Yesterday, I heard a Christian missionary speak about the challenges he’s facing in Japan. One of the big ones is that, apparently, in Japan to become Christian is to become un-Japanese.
It’s seen as a massive betrayal. Giving up on what’s most essential and distinctive to the Japanese culture and way of life.
And from what I hear this is a fairly common theme — especially in non-Western cultures.
But it’s got me thinking…
Why don’t we assume something similar about becoming Christian in Australia?
If it’s big in Japan, why isn’t it so big here?
Or, rather, why don’t we expect it to be so big here? (I’m less interested in a historical or sociological account of how Australian culture and Christian ‘values’ have become intwined. And more interested in why Christians in Australia are likely to find the thought that being Christian means becoming un-Australian in some essential sense.)
Is it perhaps that we’re too engaged — too deeply embedded in and complicit with the Australian way of life? Too uncritically accepting and unable to imagine any other possibility than being here, fitting in, belonging?
Are we too unprepared to own the kind of identity the Apostle Peter hails his readers with: “elect exiles of the dispersion”, “temporary residents”, “strangers”?
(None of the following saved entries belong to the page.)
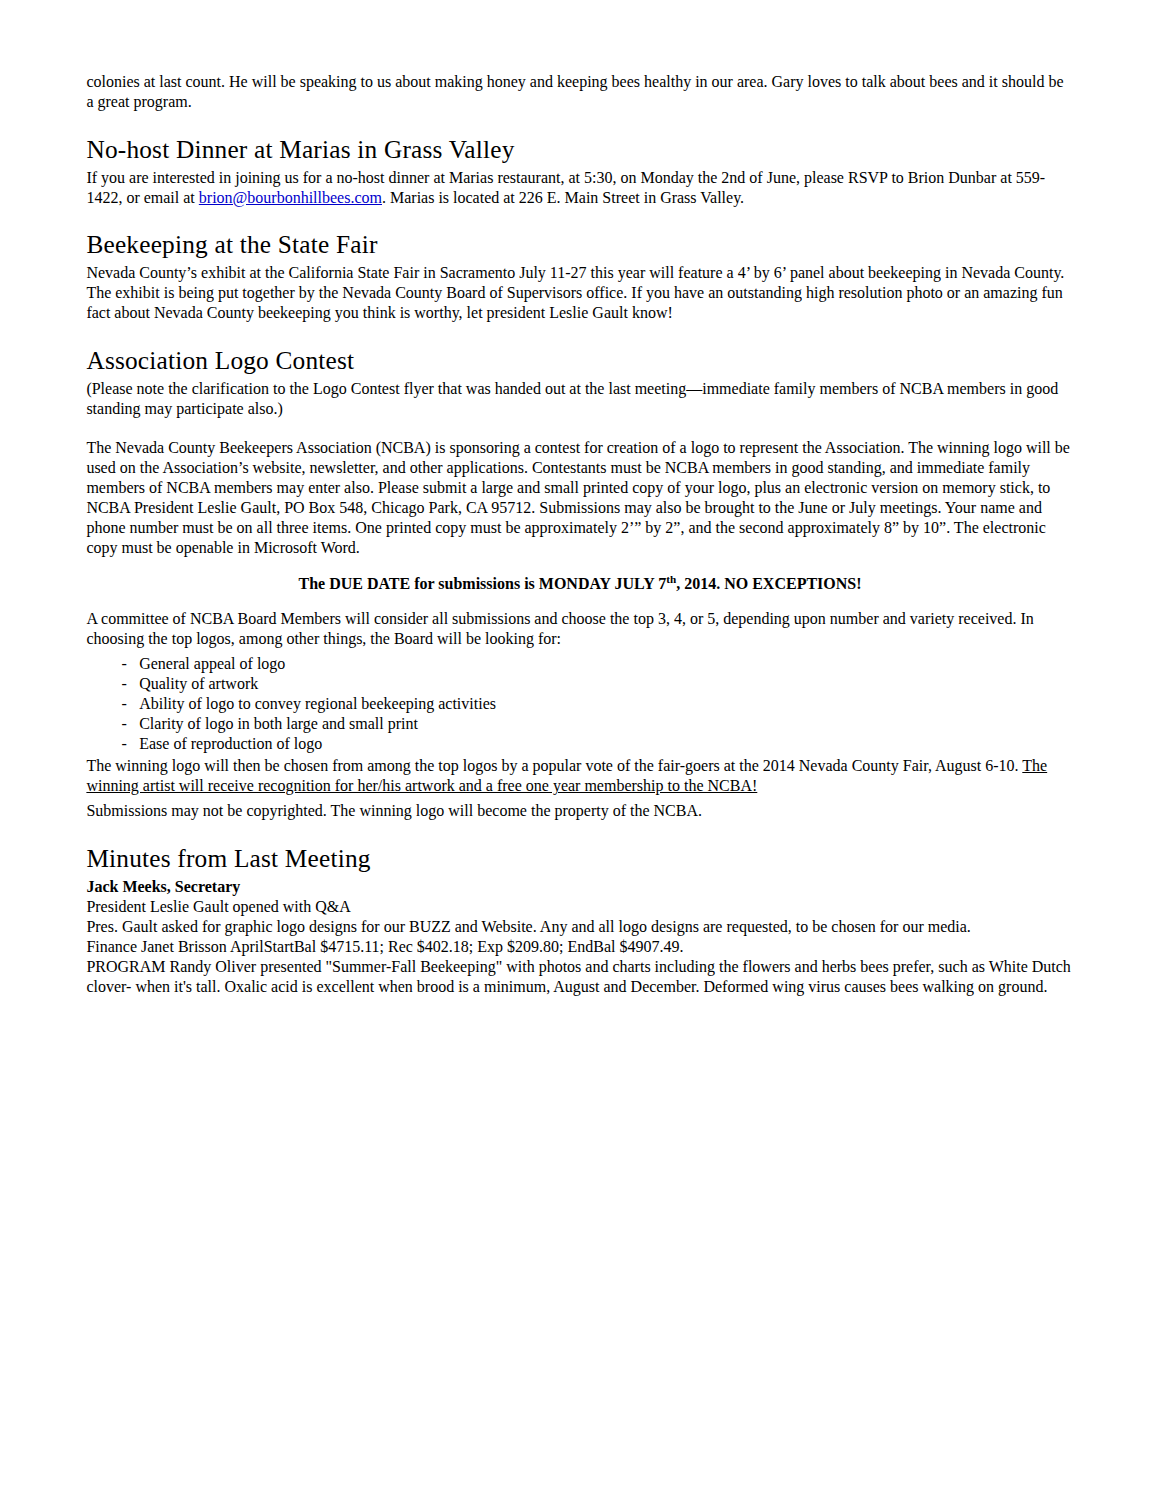colonies at last count. He will be speaking to us about making honey and keeping bees healthy in our area. Gary loves to talk about bees and it should be a great program.
No-host Dinner at Marias in Grass Valley
If you are interested in joining us for a no-host dinner at Marias restaurant, at 5:30, on Monday the 2nd of June, please RSVP to Brion Dunbar at 559-1422, or email at brion@bourbonhillbees.com. Marias is located at 226 E. Main Street in Grass Valley.
Beekeeping at the State Fair
Nevada County’s exhibit at the California State Fair in Sacramento July 11-27 this year will feature a 4’ by 6’ panel about beekeeping in Nevada County. The exhibit is being put together by the Nevada County Board of Supervisors office. If you have an outstanding high resolution photo or an amazing fun fact about Nevada County beekeeping you think is worthy, let president Leslie Gault know!
Association Logo Contest
(Please note the clarification to the Logo Contest flyer that was handed out at the last meeting—immediate family members of NCBA members in good standing may participate also.)
The Nevada County Beekeepers Association (NCBA) is sponsoring a contest for creation of a logo to represent the Association. The winning logo will be used on the Association’s website, newsletter, and other applications. Contestants must be NCBA members in good standing, and immediate family members of NCBA members may enter also. Please submit a large and small printed copy of your logo, plus an electronic version on memory stick, to NCBA President Leslie Gault, PO Box 548, Chicago Park, CA 95712. Submissions may also be brought to the June or July meetings. Your name and phone number must be on all three items. One printed copy must be approximately 2’” by 2”, and the second approximately 8” by 10”. The electronic copy must be openable in Microsoft Word.
The DUE DATE for submissions is MONDAY JULY 7th, 2014. NO EXCEPTIONS!
A committee of NCBA Board Members will consider all submissions and choose the top 3, 4, or 5, depending upon number and variety received. In choosing the top logos, among other things, the Board will be looking for:
General appeal of logo
Quality of artwork
Ability of logo to convey regional beekeeping activities
Clarity of logo in both large and small print
Ease of reproduction of logo
The winning logo will then be chosen from among the top logos by a popular vote of the fair-goers at the 2014 Nevada County Fair, August 6-10. The winning artist will receive recognition for her/his artwork and a free one year membership to the NCBA!
Submissions may not be copyrighted. The winning logo will become the property of the NCBA.
Minutes from Last Meeting
Jack Meeks, Secretary
President Leslie Gault opened with Q&A
Pres. Gault asked for graphic logo designs for our BUZZ and Website. Any and all logo designs are requested, to be chosen for our media.
Finance Janet Brisson AprilStartBal $4715.11; Rec $402.18; Exp $209.80; EndBal $4907.49.
PROGRAM Randy Oliver presented "Summer-Fall Beekeeping" with photos and charts including the flowers and herbs bees prefer, such as White Dutch clover- when it's tall. Oxalic acid is excellent when brood is a minimum, August and December. Deformed wing virus causes bees walking on ground.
And if I’m onto something with these hunches, then I’d want to know what it is that’s got us here. Even if all I’ve got is questions. Questions like:
How helpful is our popular evangelical emphasis on ‘just praying the prayer’ and not standing on ceremony?
Not that calling people to conversion is a bad thing. But I worry about what happened to urging people to count the cost. Or to baptising people into the radical new identity and life-course Jesus launches us on — where we’re summoned to observe everything our Lord teaches…
Please don’t misread me. It’s not that I’m looking to place (or avoid) blame here. But I do think it’s worth trying to tease apart the matted ball of contributing threads.
Otherwise I doubt we’ll never disentangle ourselves from our culture long enough to meaningfully engage it with the gospel.